Les datas au service du principe de réalité
Selon Elisabeth Grosdhomme-Lulin, c’est notre capacité à collecter et traduire des données qui amènera un changement au sein de nos institutions. Elle évoque ainsi Boston, ville pionnière en matière de smart cities. Sur un site dédié mis en place par la municipalité, les habitants sont appelés à se prononcer sur le degré de performance des services de la ville. Entretien de le voirie, criminalité, délais d’obtention d’un permis de construire, ramassage des ordures… Chaque problématique est continuellement évaluée par les citoyens qui donne une note inférieure à 1 en cas de déceptions et de réclamations, égale à 1 si les engagements des institutions sont respectés et supérieure à 1 si leurs attentes sont surpassées.
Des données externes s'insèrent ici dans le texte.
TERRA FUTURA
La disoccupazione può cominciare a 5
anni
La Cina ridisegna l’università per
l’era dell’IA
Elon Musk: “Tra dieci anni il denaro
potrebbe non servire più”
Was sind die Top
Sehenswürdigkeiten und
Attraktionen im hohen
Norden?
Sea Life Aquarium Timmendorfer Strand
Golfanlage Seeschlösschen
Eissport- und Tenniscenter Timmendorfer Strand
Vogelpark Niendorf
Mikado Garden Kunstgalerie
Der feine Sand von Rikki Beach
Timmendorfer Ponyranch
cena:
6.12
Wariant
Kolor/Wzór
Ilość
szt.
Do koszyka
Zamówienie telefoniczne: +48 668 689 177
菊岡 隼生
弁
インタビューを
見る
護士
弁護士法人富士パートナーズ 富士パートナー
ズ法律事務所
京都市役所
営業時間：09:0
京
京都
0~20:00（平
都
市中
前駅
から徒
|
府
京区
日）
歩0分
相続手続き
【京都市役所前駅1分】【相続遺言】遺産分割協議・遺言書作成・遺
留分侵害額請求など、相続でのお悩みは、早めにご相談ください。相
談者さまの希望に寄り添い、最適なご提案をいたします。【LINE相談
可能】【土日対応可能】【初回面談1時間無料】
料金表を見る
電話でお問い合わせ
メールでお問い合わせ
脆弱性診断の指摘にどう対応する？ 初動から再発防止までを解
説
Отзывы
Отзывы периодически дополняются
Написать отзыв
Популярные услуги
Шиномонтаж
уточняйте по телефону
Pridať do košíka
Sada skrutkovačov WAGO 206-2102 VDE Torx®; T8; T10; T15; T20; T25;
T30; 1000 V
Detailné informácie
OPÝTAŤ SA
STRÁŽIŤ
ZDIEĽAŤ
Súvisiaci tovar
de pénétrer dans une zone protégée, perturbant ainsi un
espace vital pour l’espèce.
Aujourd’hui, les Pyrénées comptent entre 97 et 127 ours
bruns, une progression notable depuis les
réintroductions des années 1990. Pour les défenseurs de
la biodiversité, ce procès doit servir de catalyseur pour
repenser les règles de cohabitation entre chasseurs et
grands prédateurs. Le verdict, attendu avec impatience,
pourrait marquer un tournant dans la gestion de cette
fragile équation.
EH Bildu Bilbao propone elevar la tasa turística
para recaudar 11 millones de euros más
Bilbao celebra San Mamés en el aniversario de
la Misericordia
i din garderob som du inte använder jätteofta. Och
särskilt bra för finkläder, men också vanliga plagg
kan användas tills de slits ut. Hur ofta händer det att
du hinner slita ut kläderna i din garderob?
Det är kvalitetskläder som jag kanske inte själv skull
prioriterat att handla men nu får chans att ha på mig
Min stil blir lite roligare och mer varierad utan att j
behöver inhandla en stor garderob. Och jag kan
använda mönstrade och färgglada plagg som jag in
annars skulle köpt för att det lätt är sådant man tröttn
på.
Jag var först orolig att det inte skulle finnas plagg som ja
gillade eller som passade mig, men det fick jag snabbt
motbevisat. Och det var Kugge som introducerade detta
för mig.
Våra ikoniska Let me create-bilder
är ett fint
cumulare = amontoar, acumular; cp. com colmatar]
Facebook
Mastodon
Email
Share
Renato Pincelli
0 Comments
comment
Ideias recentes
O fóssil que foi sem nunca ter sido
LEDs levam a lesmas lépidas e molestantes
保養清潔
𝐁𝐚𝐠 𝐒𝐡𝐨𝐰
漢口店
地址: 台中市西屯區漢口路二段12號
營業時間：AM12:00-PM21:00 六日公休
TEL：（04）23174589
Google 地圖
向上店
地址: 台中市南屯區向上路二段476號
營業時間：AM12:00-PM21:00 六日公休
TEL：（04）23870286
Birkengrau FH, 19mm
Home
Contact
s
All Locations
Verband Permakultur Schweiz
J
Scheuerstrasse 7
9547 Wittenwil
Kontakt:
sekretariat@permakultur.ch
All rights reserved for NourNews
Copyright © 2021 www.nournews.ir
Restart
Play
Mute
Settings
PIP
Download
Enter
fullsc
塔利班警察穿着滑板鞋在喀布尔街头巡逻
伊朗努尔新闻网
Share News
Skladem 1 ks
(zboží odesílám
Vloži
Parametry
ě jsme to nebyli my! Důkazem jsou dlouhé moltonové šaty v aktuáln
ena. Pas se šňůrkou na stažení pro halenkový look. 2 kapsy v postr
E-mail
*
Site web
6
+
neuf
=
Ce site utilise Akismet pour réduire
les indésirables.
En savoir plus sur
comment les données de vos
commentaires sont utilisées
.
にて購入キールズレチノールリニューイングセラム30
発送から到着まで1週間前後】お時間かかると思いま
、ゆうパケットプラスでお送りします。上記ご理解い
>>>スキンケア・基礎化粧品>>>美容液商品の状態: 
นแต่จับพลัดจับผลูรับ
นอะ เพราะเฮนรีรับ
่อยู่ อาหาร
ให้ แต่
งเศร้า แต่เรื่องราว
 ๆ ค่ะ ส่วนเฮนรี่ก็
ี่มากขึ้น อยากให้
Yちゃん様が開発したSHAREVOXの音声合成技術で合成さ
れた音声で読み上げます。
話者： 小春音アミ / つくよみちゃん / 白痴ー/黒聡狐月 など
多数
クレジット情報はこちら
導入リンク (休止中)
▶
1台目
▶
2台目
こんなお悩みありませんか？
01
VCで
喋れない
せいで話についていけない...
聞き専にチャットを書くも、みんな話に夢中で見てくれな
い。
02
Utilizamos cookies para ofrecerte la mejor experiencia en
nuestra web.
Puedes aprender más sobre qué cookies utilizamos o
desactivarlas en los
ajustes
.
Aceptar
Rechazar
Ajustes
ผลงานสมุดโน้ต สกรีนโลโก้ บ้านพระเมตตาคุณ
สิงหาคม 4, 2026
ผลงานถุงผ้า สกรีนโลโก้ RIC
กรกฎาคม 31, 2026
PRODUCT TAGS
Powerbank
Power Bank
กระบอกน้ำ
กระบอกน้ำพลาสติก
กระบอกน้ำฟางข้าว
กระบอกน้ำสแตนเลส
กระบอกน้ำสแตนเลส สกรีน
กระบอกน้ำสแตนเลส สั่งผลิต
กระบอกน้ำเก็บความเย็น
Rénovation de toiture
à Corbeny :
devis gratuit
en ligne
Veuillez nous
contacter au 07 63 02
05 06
Une logique de discussion permanente avec l’électorat qui impose aux élus une « discipline politique ». Terminées les promesses de campagne non tenues, l’honnêteté et l’efficacité des candidats se vérifient en temps réel. Autre exemple, le projet de taxation des logements vacants à Paris. Suite à une étude de la consommation électrique de ses biens immobiliers supposés inoccupés, les services publics ont réalisé que ce parc d’habitations vides était dix fois plus petit qu’ils ne l’imaginaient. L’application d’une telle taxe devenait donc inutile. Une autre illustration de l’usage décisif du diagnostic numérique dans l’action politique qui permet de baser les idées sur des faits pour anticiper et répondre au mieux aux besoins des citoyens. « La politique est essentiellement une confrontation de valeurs […] la question est de savoir comment ces valeurs confrontent le réel » conclut Elisabeth Grosdhomme-Lulin.